Manly Players Boycotting Pride Jersey Won’t Attend Game Because Fears For Their Safety
| Last updated
The seven Manly Sea Eagles players who are boycotting tonight's (July 28) NRL match against the Roosters won't even attend the game.
Josh Aloiai, Jason Saab, Christian Tuipulotu, Josh Schuster, Haumole Olakau’atu, Tolutau Koula and Toafofoa Sipley have caused an almighty storm this week because they are refusing to wear their club's new pride jersey.
The players revealed they would boycott the crucial game as their religion wouldn't let them wear a top with a few rainbow lines on it.
They've now taken it a step further and won't even attend their 4 Pines Park because the club is worried about their safety.

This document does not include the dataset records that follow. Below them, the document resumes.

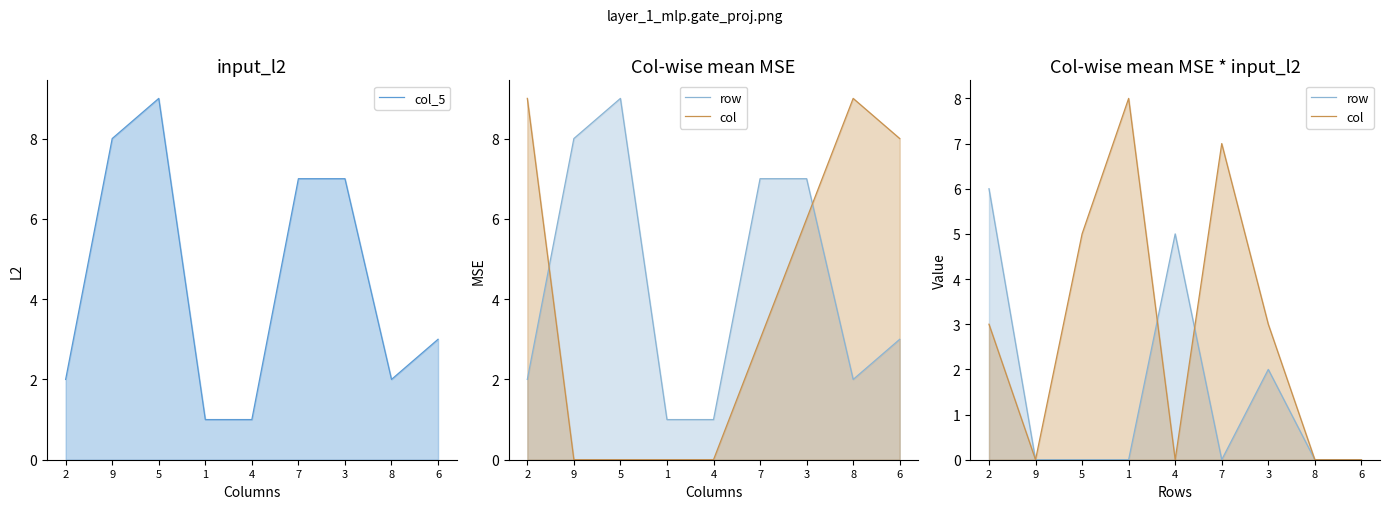

What position from the right is 8?

2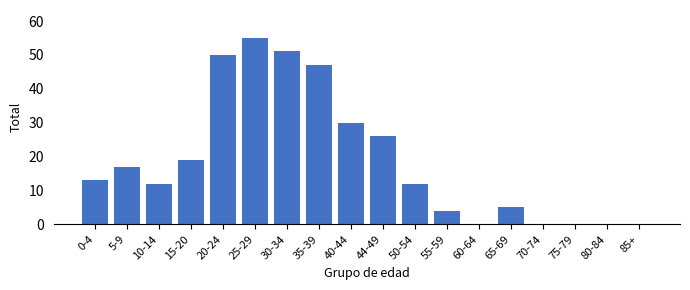

Reading right to left, extract all data points from this chart.

85+=0	80-84=0	75-79=0	70-74=0	65-69=5	60-64=0	55-59=4	50-54=12	44-49=26	40-44=30	35-39=47	30-34=51	25-29=55	20-24=50	15-20=19	10-14=12	5-9=17	0-4=13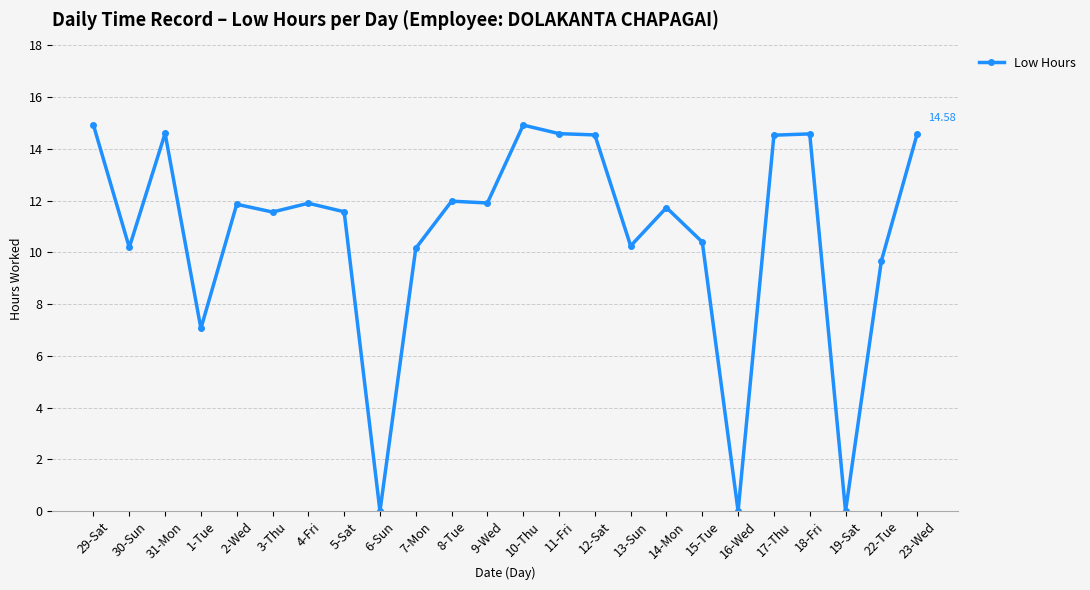

What is the sum of the values at 22-Tue and 15-Tue?

20.1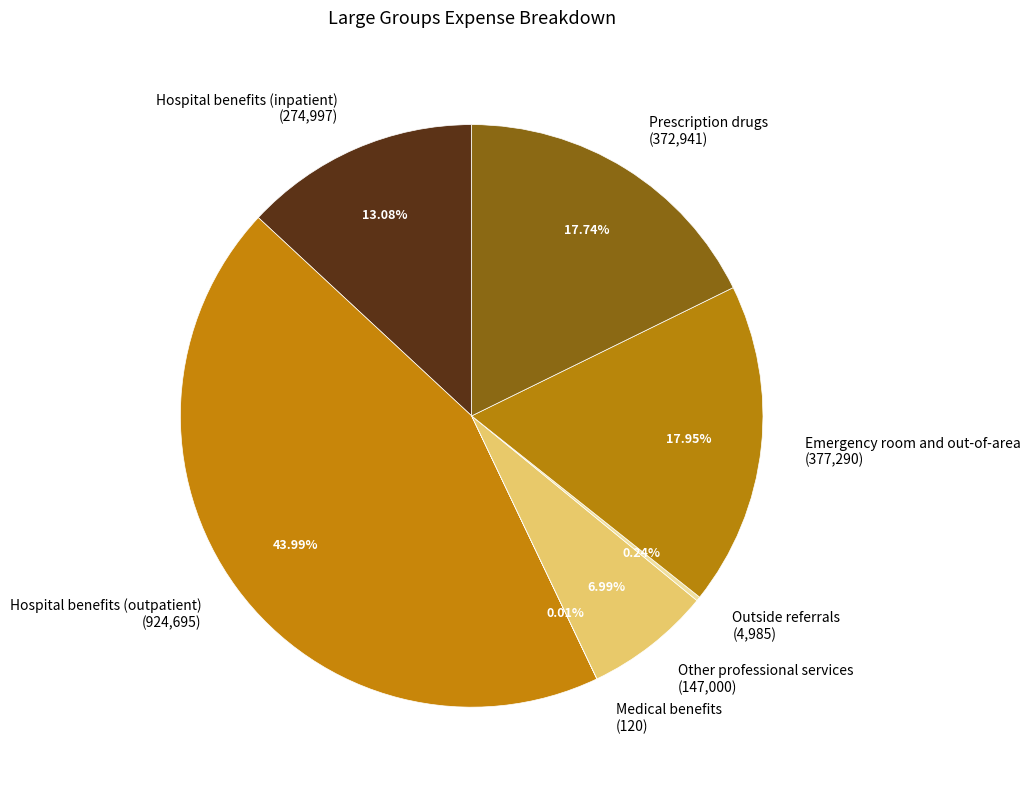

Does Other professional services account for over 50% of the chart?

No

The Daily Telegraph reports there were concerns the crowd could become heated by the mere presence of the anti-LGBT players.
A decision was made after Northern Beaches Police Crime Co-ordinator Sergeant Damon Flakelar met with Sea Eagles coach Des Hasler, interim club chief executive Gary Wolman and Manly head of operations and events Shelley O’Malley.
The club decided it was best if the players stayed away from the stadium.
The Sydney newspaper added that at least one of the players has been subjected to online bullying as a result of their stance on the pride jersey.
The NRL world has been turned upside down by the Manly 7.
Everyone seems to have an opinion on whether the players should be allowed to follow their faith and reject a measure designed to be more inclusive.
The Manly Sea Eagles will be desperate for a win tonight against the Roosters to ensure they have a chance at playing in the finals.
Roosters coach Trent Robinson is disappointed the game has been marred by this off-field controversy.
“It is great what the owners of Manly have decided to do and it is unfortunate that it has panned out this way because everyone is equal, no matter what race, gender, sexual preference, everyone is equal,” he said.
“Let people make their choice and let’s not discriminate against those, and we are still doing that, and that is why it is unfortunate.
“We are really looking forward to representing, and talking about even just male suicide and the high rate that it is.
“But in the youth gay community it is five times the level of what normal society is, that is because they don’t feel included.
“And for us in 2022 to not be inclusive and not say it is OK to be who you are is unacceptable
“We need to move towards a better place … I want to say that we are inclusive, we do accept you for who you are and we care about you, and we need to move forward in that way.”